Barossa Council says an “overwhelming silence” in the Council chamber after a Councillor’s proposal to discontinue the acknowledgement of country has spoken volumes.
The Councillor’s proposal sought to instruct the Mayor to stop acknowledging the region’s past at meetings and formal events, the Council said in a statement today.
“Concerned the matter was brought to the media’s attention before Council was given any opportunity for debate, Mayor Bim Lange said he had nothing but praise for the Chamber’s response which “spoke volumes in its silence” at Tuesday’s meeting, the Council said.
“Whilst I was disappointed with the proposal in the first place, the 10 Councillors who refused to second the proposed motion, spoke loud and clear,” said Mayor Lange (pictured).
“We will continue to thank our First Nations and I will lead an inclusive and respectful Chamber on behalf of our community.
“I also recognise those who have alternative viewpoints, with the main theme regarding the over-use of the acknowledgement of country.
“I take that feedback on board and will ensure it is used appropriately.”

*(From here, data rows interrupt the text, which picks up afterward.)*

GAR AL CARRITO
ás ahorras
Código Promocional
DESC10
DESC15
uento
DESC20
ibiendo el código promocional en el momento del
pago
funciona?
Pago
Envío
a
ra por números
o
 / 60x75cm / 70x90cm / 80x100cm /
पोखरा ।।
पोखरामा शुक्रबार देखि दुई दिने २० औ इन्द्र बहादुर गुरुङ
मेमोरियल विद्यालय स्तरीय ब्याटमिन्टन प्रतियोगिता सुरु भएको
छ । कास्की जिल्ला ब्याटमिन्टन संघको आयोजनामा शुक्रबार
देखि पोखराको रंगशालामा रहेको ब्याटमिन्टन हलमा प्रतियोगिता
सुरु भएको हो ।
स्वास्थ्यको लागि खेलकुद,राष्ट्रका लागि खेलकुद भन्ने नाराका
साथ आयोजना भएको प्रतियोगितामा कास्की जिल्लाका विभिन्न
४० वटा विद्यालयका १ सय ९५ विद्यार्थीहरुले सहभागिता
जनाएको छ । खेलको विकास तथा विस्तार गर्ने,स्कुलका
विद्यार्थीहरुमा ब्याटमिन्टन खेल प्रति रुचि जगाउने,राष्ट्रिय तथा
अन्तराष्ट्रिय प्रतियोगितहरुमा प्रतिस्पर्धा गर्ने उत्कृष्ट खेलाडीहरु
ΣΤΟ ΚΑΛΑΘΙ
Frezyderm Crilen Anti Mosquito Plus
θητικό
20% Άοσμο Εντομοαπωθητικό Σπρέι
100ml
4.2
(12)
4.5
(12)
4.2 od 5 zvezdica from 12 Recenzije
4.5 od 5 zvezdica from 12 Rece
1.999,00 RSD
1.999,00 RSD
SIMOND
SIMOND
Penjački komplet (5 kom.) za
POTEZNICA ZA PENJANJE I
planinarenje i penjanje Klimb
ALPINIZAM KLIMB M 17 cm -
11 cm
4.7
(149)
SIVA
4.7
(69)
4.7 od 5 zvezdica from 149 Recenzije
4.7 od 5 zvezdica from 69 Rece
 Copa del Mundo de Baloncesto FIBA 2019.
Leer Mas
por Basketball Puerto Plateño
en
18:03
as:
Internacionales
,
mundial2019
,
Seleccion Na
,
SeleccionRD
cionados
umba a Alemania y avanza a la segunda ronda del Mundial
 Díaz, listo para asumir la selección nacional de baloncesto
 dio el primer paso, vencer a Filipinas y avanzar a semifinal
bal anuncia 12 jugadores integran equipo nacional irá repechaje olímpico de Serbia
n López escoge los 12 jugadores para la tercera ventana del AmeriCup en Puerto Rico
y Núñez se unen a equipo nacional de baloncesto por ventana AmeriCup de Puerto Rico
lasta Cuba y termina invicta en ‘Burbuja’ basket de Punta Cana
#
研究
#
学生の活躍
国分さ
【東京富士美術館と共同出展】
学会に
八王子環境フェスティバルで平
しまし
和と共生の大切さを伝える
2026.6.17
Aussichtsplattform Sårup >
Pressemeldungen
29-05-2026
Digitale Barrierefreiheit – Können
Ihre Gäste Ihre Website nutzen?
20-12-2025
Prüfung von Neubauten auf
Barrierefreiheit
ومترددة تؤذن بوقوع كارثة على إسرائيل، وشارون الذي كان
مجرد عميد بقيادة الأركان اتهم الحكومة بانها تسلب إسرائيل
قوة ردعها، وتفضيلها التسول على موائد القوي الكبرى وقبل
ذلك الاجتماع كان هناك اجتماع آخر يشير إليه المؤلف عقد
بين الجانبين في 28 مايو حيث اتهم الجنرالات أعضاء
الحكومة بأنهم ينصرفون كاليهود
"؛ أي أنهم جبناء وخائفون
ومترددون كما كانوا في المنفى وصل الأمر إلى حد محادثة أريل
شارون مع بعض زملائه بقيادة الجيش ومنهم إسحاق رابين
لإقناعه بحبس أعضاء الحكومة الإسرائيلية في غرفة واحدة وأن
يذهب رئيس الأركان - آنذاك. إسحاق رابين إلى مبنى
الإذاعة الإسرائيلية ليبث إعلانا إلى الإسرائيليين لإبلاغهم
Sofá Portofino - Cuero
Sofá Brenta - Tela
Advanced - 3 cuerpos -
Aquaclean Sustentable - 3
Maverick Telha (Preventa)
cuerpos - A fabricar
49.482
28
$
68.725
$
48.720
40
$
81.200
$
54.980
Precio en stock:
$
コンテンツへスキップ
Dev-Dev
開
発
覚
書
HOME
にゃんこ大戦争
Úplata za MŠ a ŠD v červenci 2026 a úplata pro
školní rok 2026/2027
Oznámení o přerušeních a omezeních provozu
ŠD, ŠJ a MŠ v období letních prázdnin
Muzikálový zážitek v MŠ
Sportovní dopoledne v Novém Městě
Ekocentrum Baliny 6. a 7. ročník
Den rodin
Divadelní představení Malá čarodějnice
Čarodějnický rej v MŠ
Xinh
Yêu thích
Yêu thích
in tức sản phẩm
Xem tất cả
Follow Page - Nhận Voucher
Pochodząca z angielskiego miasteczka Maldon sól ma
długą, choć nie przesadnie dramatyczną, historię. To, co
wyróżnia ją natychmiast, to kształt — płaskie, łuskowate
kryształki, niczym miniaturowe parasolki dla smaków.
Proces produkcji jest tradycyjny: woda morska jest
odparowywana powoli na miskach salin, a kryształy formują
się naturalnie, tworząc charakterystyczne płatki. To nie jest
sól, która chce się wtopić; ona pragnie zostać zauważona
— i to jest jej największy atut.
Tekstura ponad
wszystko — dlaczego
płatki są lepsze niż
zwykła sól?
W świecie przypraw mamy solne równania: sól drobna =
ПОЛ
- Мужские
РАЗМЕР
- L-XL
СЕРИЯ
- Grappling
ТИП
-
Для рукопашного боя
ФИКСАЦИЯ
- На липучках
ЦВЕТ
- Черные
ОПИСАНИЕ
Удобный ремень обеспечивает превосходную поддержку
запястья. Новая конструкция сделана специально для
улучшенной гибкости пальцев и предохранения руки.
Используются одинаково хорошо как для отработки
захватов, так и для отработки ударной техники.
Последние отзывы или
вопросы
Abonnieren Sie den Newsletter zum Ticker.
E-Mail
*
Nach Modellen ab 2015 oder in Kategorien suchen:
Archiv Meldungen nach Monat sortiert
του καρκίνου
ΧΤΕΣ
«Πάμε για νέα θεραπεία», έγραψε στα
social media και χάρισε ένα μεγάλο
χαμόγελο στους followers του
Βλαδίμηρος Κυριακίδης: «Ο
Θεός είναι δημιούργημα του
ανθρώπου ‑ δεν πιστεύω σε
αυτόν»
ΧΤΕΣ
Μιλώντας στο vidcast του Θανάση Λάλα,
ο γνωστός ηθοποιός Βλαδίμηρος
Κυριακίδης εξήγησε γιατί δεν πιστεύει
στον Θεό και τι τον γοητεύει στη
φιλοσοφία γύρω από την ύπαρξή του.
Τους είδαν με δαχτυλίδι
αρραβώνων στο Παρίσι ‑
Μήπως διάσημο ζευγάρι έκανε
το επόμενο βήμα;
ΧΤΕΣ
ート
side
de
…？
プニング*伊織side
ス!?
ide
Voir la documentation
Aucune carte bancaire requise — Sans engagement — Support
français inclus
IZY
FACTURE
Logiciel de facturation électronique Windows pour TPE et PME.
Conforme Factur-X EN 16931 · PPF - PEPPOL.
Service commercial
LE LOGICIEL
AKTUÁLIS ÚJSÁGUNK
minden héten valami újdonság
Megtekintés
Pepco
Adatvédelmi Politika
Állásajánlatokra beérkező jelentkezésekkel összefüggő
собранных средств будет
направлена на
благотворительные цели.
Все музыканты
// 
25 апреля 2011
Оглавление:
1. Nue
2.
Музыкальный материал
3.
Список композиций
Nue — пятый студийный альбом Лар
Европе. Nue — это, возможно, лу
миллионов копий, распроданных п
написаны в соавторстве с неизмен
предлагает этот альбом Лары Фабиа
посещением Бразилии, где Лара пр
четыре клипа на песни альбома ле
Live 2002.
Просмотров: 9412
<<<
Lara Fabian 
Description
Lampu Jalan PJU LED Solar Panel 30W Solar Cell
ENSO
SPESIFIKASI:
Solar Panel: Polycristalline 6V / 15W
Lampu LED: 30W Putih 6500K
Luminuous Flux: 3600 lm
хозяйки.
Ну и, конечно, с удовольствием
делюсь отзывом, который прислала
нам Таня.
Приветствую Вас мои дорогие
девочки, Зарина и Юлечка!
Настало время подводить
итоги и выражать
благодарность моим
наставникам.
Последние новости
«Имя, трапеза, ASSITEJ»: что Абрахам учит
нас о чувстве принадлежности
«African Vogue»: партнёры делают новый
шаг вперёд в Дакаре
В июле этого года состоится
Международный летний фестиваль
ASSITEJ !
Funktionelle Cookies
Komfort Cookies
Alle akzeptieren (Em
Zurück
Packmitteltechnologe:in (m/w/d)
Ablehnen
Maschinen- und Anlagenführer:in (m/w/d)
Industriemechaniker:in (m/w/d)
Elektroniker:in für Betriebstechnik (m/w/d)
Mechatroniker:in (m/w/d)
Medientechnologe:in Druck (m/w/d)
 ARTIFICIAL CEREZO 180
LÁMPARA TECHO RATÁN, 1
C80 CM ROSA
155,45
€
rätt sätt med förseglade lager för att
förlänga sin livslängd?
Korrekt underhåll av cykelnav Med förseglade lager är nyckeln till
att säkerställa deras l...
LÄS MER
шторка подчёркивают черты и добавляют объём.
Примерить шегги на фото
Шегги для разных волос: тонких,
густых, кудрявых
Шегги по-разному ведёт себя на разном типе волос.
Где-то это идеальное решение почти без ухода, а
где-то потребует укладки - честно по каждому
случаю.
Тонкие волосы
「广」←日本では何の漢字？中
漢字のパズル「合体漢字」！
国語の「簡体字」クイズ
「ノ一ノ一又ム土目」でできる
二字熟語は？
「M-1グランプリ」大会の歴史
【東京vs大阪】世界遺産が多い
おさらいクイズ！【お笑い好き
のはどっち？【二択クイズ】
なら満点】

He said the Council had always been mindful of using the acknowledgement “sparingly”.
“It’s said once each month at Council’s formal meeting and at a few annual and ad-hoc formal events. It’s a 30 second to one minute investment in saying thank you.
“Well prior to this proposal being placed before Council, I was already working on the wording of a broader acknowledgement, and I used it for the first time at Council last night.
“My new acknowledgement honours all those who have built our Barossa, state, and country,” he said.